I found this all terrifically amusing. "Are you proposing the elimination of Abu Adil and Friedlander Bey?" Umar looked around himself nervously. "I propose no such thing," he said in a quiet voice. "There are too many other people depending on their judgment and vision. Yet there may come a day when the old men themselves are a hindrance to their own enterprises."
"When the time comes to push them aside," I said, "the right people will know it. And Friedlander Bey, at least, will not begrudge them."
"What if the time is now?" Umar asked hoarsely. "You may be ready, but I'm not prepared to take over Papa's affairs."
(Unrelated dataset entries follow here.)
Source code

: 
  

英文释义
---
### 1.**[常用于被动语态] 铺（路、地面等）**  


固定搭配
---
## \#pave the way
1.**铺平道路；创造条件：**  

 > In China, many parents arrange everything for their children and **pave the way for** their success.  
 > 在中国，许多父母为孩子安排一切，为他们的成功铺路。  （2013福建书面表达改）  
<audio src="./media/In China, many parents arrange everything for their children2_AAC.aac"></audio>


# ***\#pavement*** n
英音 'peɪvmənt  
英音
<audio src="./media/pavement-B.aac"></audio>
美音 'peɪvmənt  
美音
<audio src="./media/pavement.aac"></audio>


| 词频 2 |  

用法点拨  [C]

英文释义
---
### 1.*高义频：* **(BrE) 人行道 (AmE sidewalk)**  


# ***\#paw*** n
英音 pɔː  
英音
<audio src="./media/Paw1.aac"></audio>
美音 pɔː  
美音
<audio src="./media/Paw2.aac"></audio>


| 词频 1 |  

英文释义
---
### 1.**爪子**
"Even that problem could be solved," insisted Umar. "Possibly," I said. I didn't let any expression cross my face. I had no idea if we were being watched and recorded, and yet I didn't want to antagonize Umar. I knew now that he was a very dangerous man.
"You will learn that I am right," he said. He tossed the moddy in his hand some more, his brow furrowed again in thought. "Go back to Friedlander Bey now and think about what I've said. We'll talk again soon. If you do not share my enthusiasm, I may need to push you aside along with both our masters." I started to rise from my chair. He raised a hand to stop me. "That is not a threat, my friend," he said calmly. "It is only how I see the future." "Allah alone sees the future." He laughed cynically. "If you think that pious talk has any real meaning, I may end up with more power than Shaykh Reda ever dreamed of." He indicated another door on the south side of the library. "You may go out that way. Follow the corridor to the left, and it will lead you to the front entrance. I must go back and discuss this Songhay Republic business with the woman. You needn't worry about her. I'll send her back to her hotel with my driver."
"Thank you for your kindness," I said. "May you go in peace and safety," he said. I left the library and followed Umar's directions. Kamal, the servant, met me along the way and showed me out. Again he kept silent as we walked. I went down the steps toward the car, and then I turned to look back. Kamal stood in the doorway, staring after me as if I might be concealing stolen silverware in my clothing.
I got into the sedan. Kmuzu started the engine and swung the car around and out through the main gate. I thought about what Umar had said, what he'd offered me. Abu Adil had exercised his power for almost two centuries. Surely in all that time there had been many young men who'd filled the position Umar now held. Surely some of them had had the same ambitious ideas. Abu Adil still remained, but what had happened to those young men? Maybe Umar had never considered that question. Maybe Umar was nowhere near as smart as he thought he was.